··· GIVEN RECORDS

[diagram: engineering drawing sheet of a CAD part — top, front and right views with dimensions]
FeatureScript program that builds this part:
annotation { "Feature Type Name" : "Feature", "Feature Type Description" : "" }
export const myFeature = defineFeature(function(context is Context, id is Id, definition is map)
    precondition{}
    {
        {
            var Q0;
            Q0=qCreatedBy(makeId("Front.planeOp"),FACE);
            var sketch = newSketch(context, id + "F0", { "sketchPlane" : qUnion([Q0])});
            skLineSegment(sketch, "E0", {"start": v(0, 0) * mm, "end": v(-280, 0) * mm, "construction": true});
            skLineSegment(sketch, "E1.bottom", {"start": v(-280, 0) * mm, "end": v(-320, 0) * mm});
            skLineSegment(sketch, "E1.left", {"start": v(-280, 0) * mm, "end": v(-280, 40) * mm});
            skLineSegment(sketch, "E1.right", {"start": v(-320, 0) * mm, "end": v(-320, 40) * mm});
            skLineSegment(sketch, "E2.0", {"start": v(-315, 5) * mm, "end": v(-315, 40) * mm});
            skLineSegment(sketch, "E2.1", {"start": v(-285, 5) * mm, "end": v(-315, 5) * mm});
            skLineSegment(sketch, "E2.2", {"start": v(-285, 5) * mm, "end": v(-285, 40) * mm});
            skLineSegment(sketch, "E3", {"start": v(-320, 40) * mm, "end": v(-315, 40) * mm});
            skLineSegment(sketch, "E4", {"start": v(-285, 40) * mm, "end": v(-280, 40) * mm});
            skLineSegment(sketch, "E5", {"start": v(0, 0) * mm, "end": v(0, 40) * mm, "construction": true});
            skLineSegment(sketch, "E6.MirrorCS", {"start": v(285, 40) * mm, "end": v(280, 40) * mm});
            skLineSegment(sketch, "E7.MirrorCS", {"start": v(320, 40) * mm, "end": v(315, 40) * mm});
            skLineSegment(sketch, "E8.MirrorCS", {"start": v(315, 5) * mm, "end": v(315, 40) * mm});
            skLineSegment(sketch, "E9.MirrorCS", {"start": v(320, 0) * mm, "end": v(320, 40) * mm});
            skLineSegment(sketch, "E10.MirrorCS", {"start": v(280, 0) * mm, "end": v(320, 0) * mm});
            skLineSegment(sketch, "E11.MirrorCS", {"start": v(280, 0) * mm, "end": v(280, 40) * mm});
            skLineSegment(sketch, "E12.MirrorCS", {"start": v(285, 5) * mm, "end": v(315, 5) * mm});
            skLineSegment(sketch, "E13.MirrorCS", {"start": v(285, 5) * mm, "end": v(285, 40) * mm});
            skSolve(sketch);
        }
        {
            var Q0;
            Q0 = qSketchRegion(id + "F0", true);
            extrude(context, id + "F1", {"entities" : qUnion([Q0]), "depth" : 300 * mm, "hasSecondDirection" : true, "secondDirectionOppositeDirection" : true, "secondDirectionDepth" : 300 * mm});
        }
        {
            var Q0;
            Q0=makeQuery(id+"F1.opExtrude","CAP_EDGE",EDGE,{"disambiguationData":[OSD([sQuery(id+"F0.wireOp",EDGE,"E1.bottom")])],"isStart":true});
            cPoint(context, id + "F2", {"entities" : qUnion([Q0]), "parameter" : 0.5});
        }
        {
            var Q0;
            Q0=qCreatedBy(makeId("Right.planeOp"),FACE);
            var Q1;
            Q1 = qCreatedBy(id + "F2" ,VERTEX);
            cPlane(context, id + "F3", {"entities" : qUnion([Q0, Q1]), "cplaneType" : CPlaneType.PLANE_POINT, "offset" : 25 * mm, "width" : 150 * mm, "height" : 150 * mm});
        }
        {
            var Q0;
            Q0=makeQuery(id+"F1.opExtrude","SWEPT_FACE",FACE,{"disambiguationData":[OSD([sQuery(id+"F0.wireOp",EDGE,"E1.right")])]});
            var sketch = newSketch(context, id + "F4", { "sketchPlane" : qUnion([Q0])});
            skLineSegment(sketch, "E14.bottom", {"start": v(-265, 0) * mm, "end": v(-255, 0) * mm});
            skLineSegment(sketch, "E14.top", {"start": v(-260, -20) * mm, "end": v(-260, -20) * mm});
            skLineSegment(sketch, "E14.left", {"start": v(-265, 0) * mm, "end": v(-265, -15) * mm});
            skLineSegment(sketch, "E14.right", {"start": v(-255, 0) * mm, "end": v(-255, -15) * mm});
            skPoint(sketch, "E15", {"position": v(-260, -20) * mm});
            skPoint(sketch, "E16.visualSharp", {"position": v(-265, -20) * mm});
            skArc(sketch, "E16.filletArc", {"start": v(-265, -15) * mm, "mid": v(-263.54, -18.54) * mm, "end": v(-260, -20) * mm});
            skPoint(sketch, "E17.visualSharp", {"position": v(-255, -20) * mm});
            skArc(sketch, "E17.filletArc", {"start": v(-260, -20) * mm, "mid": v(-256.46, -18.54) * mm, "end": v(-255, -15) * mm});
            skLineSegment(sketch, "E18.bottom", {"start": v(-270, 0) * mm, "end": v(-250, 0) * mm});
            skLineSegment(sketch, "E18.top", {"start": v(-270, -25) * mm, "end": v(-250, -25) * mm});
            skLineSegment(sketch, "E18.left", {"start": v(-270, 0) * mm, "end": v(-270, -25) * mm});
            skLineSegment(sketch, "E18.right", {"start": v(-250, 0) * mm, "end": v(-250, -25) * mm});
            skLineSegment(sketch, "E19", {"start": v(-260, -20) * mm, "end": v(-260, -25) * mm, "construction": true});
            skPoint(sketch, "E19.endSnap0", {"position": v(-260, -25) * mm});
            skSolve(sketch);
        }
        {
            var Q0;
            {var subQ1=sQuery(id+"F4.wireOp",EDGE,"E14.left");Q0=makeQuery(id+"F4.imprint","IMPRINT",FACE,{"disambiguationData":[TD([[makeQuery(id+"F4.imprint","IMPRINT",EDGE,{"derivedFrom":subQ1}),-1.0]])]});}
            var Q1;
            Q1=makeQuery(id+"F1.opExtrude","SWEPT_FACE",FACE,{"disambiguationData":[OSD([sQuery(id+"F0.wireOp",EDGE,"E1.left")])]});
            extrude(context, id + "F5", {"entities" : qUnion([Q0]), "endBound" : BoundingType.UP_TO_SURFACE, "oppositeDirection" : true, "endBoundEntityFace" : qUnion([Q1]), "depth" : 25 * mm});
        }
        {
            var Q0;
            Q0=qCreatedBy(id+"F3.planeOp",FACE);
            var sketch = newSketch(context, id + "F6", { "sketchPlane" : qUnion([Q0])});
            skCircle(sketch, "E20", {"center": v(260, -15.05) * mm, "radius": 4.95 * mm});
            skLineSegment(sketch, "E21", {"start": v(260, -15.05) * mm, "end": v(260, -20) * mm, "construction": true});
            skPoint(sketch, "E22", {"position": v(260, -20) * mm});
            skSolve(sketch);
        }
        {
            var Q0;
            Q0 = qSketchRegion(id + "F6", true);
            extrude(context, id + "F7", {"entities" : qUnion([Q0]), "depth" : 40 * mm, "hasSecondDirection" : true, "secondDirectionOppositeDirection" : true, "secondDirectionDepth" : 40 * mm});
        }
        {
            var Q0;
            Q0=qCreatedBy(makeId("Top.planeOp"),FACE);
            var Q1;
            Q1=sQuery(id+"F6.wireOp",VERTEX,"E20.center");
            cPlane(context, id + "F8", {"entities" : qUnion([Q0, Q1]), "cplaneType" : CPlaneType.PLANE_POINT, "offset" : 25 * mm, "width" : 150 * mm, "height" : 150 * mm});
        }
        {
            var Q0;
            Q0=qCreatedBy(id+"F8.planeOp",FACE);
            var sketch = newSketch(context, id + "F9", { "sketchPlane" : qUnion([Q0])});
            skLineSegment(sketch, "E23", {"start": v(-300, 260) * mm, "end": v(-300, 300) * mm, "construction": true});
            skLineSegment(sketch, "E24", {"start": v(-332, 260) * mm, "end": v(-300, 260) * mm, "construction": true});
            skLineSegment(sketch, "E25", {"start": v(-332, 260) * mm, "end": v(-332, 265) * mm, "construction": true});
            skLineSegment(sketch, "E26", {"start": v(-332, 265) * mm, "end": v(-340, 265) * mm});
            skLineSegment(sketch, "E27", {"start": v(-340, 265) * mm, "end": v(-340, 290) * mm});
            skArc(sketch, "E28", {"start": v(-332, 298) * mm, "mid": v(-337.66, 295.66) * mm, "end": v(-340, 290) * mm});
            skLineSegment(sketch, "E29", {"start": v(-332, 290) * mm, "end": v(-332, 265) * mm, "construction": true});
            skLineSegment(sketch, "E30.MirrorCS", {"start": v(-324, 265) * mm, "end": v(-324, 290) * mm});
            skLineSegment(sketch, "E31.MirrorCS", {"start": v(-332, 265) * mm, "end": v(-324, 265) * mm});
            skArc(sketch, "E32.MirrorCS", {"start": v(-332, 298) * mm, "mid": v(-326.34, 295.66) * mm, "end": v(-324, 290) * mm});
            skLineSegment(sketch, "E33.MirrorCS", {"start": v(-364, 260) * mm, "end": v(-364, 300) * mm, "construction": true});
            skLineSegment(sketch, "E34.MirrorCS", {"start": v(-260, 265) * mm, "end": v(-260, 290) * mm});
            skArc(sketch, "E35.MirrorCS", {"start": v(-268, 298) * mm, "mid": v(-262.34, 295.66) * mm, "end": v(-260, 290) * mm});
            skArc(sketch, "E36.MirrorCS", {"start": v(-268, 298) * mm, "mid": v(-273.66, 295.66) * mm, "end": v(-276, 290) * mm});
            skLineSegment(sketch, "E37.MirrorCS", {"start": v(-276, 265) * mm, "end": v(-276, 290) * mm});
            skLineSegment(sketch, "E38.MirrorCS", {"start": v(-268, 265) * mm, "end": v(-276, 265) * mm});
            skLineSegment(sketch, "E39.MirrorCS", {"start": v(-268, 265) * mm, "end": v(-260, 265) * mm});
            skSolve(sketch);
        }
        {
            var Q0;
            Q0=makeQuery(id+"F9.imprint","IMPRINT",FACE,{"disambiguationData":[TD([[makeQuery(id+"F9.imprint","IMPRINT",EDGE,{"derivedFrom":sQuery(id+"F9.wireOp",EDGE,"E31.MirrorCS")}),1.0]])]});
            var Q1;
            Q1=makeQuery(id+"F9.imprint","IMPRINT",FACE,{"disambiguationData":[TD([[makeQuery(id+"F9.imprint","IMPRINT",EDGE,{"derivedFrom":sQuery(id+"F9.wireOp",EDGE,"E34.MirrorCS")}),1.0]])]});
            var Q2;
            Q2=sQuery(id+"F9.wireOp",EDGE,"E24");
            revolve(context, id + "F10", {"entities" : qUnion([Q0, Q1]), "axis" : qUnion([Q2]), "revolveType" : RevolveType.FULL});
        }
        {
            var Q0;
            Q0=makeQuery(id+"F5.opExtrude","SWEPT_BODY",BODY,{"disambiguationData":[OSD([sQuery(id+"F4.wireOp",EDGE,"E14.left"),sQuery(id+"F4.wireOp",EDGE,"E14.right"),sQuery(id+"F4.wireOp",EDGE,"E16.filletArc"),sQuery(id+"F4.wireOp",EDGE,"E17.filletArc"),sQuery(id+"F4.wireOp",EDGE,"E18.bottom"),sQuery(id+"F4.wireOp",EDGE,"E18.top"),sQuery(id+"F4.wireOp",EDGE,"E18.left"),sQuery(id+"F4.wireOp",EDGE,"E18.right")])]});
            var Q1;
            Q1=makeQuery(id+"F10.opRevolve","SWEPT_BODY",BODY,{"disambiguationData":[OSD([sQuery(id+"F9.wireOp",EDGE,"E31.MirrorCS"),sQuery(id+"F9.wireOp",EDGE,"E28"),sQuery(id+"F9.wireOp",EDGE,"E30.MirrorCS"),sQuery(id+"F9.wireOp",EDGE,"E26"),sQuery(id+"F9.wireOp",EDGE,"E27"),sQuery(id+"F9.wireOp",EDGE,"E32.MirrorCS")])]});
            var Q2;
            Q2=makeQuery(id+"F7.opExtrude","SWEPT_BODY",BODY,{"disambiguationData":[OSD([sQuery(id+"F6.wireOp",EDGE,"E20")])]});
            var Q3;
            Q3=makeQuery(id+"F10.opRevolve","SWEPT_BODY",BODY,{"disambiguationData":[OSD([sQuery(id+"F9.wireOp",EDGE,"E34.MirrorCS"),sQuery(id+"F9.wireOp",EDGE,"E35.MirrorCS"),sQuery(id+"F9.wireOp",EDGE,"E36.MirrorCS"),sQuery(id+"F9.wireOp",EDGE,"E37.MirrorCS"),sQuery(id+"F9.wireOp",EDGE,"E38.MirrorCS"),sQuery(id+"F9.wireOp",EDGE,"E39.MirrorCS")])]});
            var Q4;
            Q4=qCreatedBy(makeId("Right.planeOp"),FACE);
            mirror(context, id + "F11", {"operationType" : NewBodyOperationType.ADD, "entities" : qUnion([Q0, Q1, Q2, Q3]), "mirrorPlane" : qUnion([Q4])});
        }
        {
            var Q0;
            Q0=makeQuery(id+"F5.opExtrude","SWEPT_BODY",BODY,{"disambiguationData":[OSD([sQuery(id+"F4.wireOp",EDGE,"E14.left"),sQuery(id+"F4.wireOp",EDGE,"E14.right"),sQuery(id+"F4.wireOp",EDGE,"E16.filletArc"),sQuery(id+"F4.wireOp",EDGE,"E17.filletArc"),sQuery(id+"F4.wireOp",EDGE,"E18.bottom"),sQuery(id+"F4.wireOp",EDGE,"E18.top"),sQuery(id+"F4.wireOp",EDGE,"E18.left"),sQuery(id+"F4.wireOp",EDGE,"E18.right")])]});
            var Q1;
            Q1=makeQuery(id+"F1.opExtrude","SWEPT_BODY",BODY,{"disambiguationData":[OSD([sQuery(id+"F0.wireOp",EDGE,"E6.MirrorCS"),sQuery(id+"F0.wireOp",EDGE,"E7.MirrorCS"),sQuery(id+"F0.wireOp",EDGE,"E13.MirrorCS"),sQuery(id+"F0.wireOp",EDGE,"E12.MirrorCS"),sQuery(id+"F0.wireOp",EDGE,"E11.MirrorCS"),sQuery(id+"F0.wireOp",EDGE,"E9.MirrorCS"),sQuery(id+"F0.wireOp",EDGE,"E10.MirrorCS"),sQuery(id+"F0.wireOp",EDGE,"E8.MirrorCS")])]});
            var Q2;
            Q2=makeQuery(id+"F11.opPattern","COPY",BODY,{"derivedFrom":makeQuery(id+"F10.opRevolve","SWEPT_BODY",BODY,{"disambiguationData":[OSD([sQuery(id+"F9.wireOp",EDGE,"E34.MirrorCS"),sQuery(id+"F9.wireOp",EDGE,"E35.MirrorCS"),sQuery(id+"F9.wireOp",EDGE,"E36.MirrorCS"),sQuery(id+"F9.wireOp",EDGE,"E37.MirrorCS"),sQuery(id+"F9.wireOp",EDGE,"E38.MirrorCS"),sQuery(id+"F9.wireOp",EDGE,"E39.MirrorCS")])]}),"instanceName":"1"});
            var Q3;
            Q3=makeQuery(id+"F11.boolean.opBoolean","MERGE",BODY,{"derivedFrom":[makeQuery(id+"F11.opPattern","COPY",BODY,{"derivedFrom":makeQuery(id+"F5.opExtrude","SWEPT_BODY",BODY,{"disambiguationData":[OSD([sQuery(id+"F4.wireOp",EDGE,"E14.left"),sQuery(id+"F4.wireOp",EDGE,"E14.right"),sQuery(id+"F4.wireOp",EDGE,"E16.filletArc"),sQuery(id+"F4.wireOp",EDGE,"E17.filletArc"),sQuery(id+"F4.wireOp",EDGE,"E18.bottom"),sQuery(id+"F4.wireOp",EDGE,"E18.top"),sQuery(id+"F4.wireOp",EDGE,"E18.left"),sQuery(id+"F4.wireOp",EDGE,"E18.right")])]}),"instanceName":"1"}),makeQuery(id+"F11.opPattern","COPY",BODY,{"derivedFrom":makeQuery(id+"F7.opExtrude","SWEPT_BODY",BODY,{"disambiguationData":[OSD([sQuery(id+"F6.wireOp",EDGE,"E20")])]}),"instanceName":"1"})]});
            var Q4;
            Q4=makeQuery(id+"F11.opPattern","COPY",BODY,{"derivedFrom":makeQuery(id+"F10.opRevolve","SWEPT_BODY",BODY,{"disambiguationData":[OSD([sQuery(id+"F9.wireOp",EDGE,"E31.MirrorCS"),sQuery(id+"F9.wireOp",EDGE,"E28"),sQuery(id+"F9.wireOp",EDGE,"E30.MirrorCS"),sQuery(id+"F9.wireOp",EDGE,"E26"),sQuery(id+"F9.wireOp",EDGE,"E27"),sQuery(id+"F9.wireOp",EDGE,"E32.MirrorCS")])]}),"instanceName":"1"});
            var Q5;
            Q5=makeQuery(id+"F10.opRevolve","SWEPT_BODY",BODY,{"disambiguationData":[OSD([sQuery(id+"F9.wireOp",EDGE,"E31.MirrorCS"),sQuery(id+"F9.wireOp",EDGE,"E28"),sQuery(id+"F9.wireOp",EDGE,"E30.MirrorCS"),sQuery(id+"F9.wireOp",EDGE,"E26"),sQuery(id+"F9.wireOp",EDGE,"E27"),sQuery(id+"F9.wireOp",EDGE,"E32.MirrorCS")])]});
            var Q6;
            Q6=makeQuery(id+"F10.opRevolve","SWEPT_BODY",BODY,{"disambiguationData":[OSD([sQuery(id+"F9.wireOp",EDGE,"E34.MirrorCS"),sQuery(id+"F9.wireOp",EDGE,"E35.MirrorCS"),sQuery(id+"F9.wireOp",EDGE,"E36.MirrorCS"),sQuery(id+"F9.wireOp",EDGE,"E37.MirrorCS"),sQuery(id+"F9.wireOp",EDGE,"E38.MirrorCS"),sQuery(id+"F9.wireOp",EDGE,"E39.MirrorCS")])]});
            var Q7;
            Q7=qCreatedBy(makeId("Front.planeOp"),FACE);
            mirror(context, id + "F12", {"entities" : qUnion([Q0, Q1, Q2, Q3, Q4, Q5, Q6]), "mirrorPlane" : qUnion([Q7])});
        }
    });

······

## THE PROBLEM:
Which lines in the rows above contain the string "visualSharp"? Show each of those lines in full.

## IN RESPONSE:
            skPoint(sketch, "E16.visualSharp", {"position": v(-265, -20) * mm});
            skPoint(sketch, "E17.visualSharp", {"position": v(-255, -20) * mm});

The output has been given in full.